* About this task *
From the records below, please repeat exactly the line that has "TLM100 User’s Manual", the line that has "Section 3.4.2). |", and every line between them, and nothing else.
········
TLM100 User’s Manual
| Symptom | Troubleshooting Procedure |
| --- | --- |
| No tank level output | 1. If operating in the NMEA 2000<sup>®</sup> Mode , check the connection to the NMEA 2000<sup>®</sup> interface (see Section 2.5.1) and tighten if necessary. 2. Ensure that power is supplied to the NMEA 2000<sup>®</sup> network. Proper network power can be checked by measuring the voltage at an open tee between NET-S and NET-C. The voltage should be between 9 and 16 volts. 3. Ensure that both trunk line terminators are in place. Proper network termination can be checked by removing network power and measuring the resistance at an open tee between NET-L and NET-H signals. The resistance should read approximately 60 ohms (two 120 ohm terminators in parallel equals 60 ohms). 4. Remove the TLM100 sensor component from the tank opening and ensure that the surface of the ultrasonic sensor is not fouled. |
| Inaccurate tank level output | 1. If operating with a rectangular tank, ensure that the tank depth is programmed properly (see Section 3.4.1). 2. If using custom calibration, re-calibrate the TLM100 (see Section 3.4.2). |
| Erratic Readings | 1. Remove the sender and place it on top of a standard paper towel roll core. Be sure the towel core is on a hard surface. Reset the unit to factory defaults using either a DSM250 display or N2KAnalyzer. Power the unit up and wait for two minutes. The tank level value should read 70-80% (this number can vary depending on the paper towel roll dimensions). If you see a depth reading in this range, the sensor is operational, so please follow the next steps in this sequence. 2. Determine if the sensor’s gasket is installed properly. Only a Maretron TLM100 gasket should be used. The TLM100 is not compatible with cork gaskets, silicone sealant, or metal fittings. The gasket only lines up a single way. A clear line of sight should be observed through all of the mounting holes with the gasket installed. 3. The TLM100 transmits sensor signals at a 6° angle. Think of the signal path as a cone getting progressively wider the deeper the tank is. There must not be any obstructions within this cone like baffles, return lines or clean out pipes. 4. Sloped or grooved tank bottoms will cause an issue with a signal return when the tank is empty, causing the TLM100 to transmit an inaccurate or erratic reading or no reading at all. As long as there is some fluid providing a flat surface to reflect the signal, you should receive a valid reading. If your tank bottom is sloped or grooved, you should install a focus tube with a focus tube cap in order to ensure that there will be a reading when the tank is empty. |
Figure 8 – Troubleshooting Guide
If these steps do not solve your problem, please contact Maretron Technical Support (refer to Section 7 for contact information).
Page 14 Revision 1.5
········
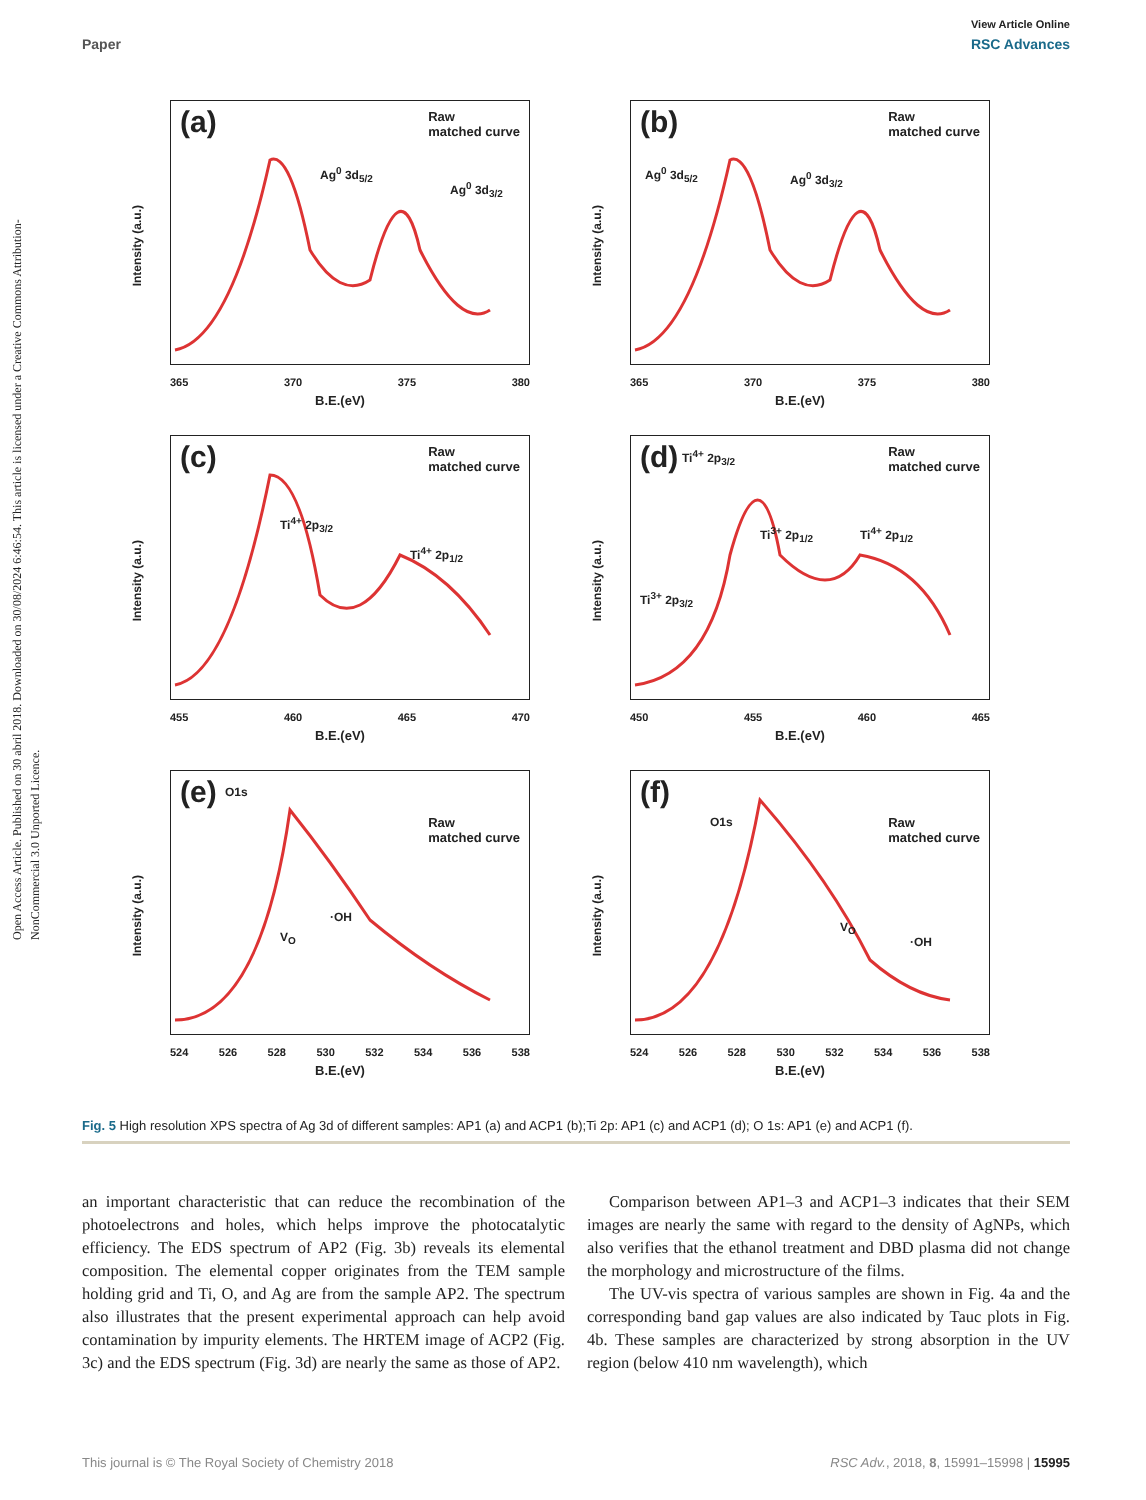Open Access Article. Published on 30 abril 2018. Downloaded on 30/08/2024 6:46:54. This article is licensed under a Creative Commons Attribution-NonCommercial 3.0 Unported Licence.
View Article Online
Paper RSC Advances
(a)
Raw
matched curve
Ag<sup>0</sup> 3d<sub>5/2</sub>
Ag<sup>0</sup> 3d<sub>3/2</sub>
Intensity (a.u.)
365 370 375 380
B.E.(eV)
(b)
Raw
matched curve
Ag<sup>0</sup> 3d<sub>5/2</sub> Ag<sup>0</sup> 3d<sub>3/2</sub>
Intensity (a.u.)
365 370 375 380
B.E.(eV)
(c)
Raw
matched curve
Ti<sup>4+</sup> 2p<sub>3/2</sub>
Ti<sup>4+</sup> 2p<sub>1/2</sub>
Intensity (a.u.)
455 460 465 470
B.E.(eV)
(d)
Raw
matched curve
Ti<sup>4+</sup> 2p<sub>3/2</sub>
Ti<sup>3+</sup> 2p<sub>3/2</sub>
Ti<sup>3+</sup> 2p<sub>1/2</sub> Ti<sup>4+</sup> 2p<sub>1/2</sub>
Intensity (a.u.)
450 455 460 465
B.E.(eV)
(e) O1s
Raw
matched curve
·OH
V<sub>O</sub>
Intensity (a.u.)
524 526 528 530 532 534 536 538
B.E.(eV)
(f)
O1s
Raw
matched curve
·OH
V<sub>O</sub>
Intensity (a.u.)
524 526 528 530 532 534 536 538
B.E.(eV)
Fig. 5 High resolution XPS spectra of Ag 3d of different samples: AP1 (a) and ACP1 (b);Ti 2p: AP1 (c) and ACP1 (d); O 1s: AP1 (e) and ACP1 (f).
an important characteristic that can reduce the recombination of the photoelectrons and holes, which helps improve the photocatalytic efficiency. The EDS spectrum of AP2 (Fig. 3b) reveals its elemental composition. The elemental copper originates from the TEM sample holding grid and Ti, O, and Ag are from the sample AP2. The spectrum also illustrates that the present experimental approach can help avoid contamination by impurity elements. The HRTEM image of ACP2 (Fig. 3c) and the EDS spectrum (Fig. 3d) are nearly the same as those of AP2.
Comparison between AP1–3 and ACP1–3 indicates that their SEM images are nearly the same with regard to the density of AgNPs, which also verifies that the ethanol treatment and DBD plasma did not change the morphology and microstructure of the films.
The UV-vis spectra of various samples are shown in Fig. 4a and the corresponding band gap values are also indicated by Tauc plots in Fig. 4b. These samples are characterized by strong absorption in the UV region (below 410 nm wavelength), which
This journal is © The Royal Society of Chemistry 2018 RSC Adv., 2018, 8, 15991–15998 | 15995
········
* Solution for this exercise *
TLM100 User’s Manual
| Symptom | Troubleshooting Procedure |
| --- | --- |
| No tank level output | 1. If operating in the NMEA 2000<sup>®</sup> Mode , check the connection to the NMEA 2000<sup>®</sup> interface (see Section 2.5.1) and tighten if necessary. 2. Ensure that power is supplied to the NMEA 2000<sup>®</sup> network. Proper network power can be checked by measuring the voltage at an open tee between NET-S and NET-C. The voltage should be between 9 and 16 volts. 3. Ensure that both trunk line terminators are in place. Proper network termination can be checked by removing network power and measuring the resistance at an open tee between NET-L and NET-H signals. The resistance should read approximately 60 ohms (two 120 ohm terminators in parallel equals 60 ohms). 4. Remove the TLM100 sensor component from the tank opening and ensure that the surface of the ultrasonic sensor is not fouled. |
| Inaccurate tank level output | 1. If operating with a rectangular tank, ensure that the tank depth is programmed properly (see Section 3.4.1). 2. If using custom calibration, re-calibrate the TLM100 (see Section 3.4.2). |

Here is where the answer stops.